- _Task details_
Turn the rows from the first line through the line containing "Leuk & uniek verpakt", inclusive, into a JSON list of strings, one string per line, with blank lines omitted.

──────────

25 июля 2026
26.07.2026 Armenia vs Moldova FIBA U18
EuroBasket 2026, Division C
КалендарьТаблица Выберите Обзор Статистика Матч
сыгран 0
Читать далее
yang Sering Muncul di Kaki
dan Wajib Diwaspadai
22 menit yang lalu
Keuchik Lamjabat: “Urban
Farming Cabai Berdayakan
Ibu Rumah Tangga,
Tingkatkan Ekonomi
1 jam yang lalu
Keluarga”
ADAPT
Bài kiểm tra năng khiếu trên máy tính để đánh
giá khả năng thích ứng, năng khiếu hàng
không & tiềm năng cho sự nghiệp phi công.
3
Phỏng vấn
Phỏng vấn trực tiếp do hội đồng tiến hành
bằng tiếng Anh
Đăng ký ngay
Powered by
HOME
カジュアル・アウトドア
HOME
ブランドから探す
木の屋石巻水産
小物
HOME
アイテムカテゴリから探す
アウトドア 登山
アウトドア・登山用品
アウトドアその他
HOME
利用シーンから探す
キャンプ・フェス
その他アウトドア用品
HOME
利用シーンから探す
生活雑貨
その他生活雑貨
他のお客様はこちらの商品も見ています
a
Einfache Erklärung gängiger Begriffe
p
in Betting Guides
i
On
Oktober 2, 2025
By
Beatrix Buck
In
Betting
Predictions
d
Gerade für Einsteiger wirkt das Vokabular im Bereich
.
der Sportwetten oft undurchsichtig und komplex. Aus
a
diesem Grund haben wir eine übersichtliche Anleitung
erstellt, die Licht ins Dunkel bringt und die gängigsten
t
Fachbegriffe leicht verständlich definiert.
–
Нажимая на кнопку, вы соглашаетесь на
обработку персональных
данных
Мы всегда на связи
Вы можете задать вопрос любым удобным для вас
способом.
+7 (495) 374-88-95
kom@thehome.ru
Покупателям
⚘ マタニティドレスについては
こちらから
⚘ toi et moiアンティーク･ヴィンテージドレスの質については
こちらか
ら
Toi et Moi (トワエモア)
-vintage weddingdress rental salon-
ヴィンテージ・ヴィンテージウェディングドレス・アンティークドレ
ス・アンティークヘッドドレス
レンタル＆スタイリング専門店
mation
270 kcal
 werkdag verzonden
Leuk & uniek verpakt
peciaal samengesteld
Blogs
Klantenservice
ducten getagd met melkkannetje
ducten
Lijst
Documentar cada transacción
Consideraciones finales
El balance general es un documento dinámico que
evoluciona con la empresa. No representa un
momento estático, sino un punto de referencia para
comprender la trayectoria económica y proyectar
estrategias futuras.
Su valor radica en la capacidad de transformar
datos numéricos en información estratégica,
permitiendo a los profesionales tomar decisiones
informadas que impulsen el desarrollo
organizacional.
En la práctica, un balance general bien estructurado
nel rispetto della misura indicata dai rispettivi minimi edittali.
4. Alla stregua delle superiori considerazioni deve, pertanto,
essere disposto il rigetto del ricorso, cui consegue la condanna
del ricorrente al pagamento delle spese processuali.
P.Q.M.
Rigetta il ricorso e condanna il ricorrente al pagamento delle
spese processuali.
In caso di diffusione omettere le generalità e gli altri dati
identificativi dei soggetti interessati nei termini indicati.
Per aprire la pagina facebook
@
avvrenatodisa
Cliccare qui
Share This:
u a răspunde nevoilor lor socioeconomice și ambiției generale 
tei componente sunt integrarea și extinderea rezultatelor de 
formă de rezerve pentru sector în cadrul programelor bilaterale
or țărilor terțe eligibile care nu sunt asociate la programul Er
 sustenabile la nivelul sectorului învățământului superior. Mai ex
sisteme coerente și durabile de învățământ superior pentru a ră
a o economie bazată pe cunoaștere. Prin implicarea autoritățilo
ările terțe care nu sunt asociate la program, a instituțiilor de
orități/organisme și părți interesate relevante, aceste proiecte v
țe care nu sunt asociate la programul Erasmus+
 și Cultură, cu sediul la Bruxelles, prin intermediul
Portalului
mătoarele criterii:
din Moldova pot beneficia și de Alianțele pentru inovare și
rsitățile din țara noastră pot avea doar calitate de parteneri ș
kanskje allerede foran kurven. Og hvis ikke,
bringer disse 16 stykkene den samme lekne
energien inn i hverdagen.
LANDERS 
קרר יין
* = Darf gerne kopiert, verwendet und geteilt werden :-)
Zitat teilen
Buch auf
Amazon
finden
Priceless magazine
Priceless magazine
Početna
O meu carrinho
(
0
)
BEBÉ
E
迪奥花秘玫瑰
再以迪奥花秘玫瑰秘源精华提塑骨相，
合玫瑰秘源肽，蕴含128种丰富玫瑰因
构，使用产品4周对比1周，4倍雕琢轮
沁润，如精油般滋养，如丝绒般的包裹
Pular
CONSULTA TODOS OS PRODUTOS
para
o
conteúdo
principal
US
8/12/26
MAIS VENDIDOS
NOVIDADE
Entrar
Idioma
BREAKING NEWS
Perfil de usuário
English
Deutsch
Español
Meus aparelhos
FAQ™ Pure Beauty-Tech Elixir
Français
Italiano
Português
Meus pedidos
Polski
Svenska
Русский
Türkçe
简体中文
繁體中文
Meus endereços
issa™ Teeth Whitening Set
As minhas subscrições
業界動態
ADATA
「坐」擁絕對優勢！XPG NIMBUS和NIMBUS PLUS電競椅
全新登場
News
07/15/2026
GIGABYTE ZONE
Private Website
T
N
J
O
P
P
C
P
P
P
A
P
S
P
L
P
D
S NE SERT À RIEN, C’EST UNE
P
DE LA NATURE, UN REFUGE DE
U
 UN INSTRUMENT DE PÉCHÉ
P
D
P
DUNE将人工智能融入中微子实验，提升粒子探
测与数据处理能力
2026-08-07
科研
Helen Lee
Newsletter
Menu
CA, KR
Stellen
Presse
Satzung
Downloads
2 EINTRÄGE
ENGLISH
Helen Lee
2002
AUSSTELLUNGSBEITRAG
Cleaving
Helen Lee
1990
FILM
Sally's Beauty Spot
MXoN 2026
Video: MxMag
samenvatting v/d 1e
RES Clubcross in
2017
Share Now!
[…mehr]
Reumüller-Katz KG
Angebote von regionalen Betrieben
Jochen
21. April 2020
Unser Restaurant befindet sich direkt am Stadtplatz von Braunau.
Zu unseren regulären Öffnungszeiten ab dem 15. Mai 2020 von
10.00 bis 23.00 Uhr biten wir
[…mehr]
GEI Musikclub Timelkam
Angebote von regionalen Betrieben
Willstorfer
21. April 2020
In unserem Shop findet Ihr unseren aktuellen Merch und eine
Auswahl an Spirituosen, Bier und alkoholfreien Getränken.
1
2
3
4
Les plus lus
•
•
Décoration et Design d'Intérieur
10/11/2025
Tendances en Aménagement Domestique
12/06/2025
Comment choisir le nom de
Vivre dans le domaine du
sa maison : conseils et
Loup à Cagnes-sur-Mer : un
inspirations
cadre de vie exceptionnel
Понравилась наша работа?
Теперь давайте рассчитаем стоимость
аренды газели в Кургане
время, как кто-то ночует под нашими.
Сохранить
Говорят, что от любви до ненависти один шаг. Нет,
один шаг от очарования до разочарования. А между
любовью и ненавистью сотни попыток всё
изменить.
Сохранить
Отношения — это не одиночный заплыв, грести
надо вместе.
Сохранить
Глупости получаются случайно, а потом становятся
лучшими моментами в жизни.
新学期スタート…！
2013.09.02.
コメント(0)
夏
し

──────────

- _Response for this exercise_
[
  "25 июля 2026",
  "26.07.2026 Armenia vs Moldova FIBA U18",
  "EuroBasket 2026, Division C",
  "КалендарьТаблица Выберите Обзор Статистика Матч",
  "сыгран 0",
  "Читать далее",
  "yang Sering Muncul di Kaki",
  "dan Wajib Diwaspadai",
  "22 menit yang lalu",
  "Keuchik Lamjabat: “Urban",
  "Farming Cabai Berdayakan",
  "Ibu Rumah Tangga,",
  "Tingkatkan Ekonomi",
  "1 jam yang lalu",
  "Keluarga”",
  "ADAPT",
  "Bài kiểm tra năng khiếu trên máy tính để đánh",
  "giá khả năng thích ứng, năng khiếu hàng",
  "không & tiềm năng cho sự nghiệp phi công.",
  "3",
  "Phỏng vấn",
  "Phỏng vấn trực tiếp do hội đồng tiến hành",
  "bằng tiếng Anh",
  "Đăng ký ngay",
  "Powered by",
  "HOME",
  "カジュアル・アウトドア",
  "HOME",
  "ブランドから探す",
  "木の屋石巻水産",
  "小物",
  "HOME",
  "アイテムカテゴリから探す",
  "アウトドア 登山",
  "アウトドア・登山用品",
  "アウトドアその他",
  "HOME",
  "利用シーンから探す",
  "キャンプ・フェス",
  "その他アウトドア用品",
  "HOME",
  "利用シーンから探す",
  "生活雑貨",
  "その他生活雑貨",
  "他のお客様はこちらの商品も見ています",
  "a",
  "Einfache Erklärung gängiger Begriffe",
  "p",
  "in Betting Guides",
  "i",
  "On",
  "Oktober 2, 2025",
  "By",
  "Beatrix Buck",
  "In",
  "Betting",
  "Predictions",
  "d",
  "Gerade für Einsteiger wirkt das Vokabular im Bereich",
  ".",
  "der Sportwetten oft undurchsichtig und komplex. Aus",
  "a",
  "diesem Grund haben wir eine übersichtliche Anleitung",
  "erstellt, die Licht ins Dunkel bringt und die gängigsten",
  "t",
  "Fachbegriffe leicht verständlich definiert.",
  "–",
  "Нажимая на кнопку, вы соглашаетесь на",
  "обработку персональных",
  "данных",
  "Мы всегда на связи",
  "Вы можете задать вопрос любым удобным для вас",
  "способом.",
  "+7 (495) 374-88-95",
  "kom@thehome.ru",
  "Покупателям",
  "⚘ マタニティドレスについては",
  "こちらから",
  "⚘ toi et moiアンティーク･ヴィンテージドレスの質については",
  "こちらか",
  "ら",
  "Toi et Moi (トワエモア)",
  "-vintage weddingdress rental salon-",
  "ヴィンテージ・ヴィンテージウェディングドレス・アンティークドレ",
  "ス・アンティークヘッドドレス",
  "レンタル＆スタイリング専門店",
  "mation",
  "270 kcal",
  " werkdag verzonden",
  "Leuk & uniek verpakt"
]